Step 2c: Sign the pkey into the Team's Chain

Finally, Alice signs the pkey generated in the previous step into her team's chain:

"invites": {
    "writer": [
        {
            "id": inviteID, // See Step 1c
            "name": pkey, // See Step 2b
            "type": "seitan_invite_token"
        }
    ]
}

Step 3: Sending the iKey

Alice then sends the iKey generated in step 1a to Bob over any means at her disposal. Our iPhone app automatically uses iMessage.

Step 4: Bob Accepts the Invitation

When Bob receives the iKey from Alice, he stretches it to make an siKey, and then he can compute the inviteID and EdDSA keypair as Alice has done.
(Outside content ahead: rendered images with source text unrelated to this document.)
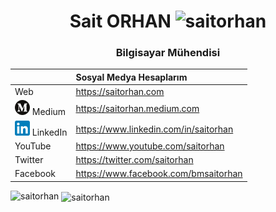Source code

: <h1 align="center">Sait ORHAN <img src="https://komarev.com/ghpvc/?username=saitorhan" alt="saitorhan" /> </h1>
<h3 align="center">Bilgisayar Mühendisi</h3>

|          |         Sosyal Medya Hesaplarım                              |
| -------- |:--------------------------------------|
| Web      | https://saitorhan.com                 |
| ![alt text](https://github.com/saitorhan/saitorhan/blob/master/Media/mediumico.png "Sait ORHAN") Medium   | https://saitorhan.medium.com          |
| ![alt text](https://github.com/saitorhan/saitorhan/blob/master/Media/linkedinico.png "Sait ORHAN") LinkedIn | https://www.linkedin.com/in/saitorhan |
| YouTube  | https://www.youtube.com/saitorhan     |
| Twitter  | https://twitter.com/saitorhan         |
| Facebook | https://www.facebook.com/bmsaitorhan  |


<p><img align="left" src="https://github-readme-stats.vercel.app/api/top-langs/?username=saitorhan&layout=compact" alt="saitorhan" /></p>

<p>&nbsp;<img align="center" src="https://github-readme-stats.vercel.app/api?username=saitorhan&show_icons=true" alt="saitorhan" /></p>
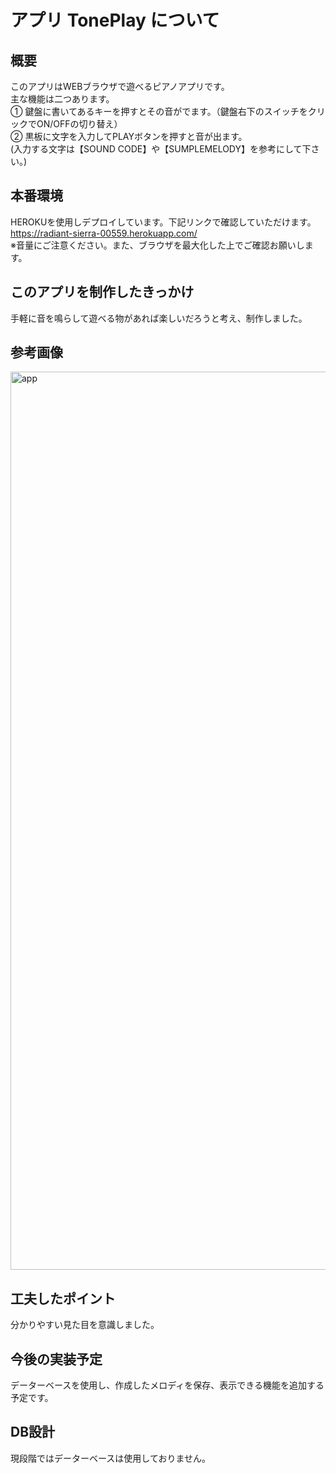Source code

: # アプリ TonePlay について
## 概要
このアプリはWEBブラウザで遊べるピアノアプリです。<br>
主な機能は二つあります。<br>
① 鍵盤に書いてあるキーを押すとその音がでます。（鍵盤右下のスイッチをクリックでON/OFFの切り替え）<br>
② 黒板に文字を入力してPLAYボタンを押すと音が出ます。<br>
(入力する文字は【SOUND CODE】や【SUMPLEMELODY】を参考にして下さい。)<br>
## 本番環境
HEROKUを使用しデプロイしています。下記リンクで確認していただけます。<br>
https://radiant-sierra-00559.herokuapp.com/<br>
※音量にご注意ください。また、ブラウザを最大化した上でご確認お願いします。
## このアプリを制作したきっかけ
手軽に音を鳴らして遊べる物があれば楽しいだろうと考え、制作しました。<br>
## 参考画像
<img width="1437" alt="app" src="https://user-images.githubusercontent.com/59220732/79277673-3c26ae80-7ee5-11ea-917e-87e8828fce3d.png">

## 工夫したポイント
分かりやすい見た目を意識しました。

## 今後の実装予定
データーベースを使用し、作成したメロディを保存、表示できる機能を追加する予定です。

## DB設計
現段階ではデーターベースは使用しておりません。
With the keypair, Bob can create a signature (sig), and post it to the server, to claim ownership of his spot in the team.

sig = Sign(privKey, pack({"stage" : "accept", "uid" : uid, "eldest_seqno" : q, "ctime" : t, "invite_id": inviteID, "version": 2})).

Bob substitutes the appropriate values for his uid, his eldest_seqno (so Alice can identify Bob modulo any account resets), the inviteID which he computed and a UTC timestamp. He then posts this sig and the inviteID to the server.

Step 5: Alice Completes the Protocol

Once Bob has claimed the spot in the team, the team admins get a message from the Keybase server that they should complete the Seitan protocol. They receive a message with (inviteID, sig) and can read the corresponding pkey out of their team's chain, indexing on iniviteID. The admins verify all important parts of the various keys:

  • That the invite hasn't already been used
  • That the invite hasn't expired
  • That the invite hasn't been revoked
  • That the pkey decrypts properly
  • That the signature matches for the given inviteID, uid, and eldest_seqno using the decrypted pubKey

Assuming all of these cryptographic checks pass, then Alice (or Arnie or any other admin) adds Bob to the group.

Security Analysis

This protocol achieves three goals: (1) it shares a secret between the inviter (Alice) and the invitee (Bob); (2) it shares the ability to verify the secret among all other admins of the group; (3) admins cannot steal the secret generated by a different admin to invite Charlie and (4) it allows Bob to prove knowledge of the secret to the admins who key him into the team. The security in Step (1) depends upon assumptions outside the scope of this system. For instance, if Alice shares the secret with Bob over iMessage, she is trusting that system's TOFU-based key exchange.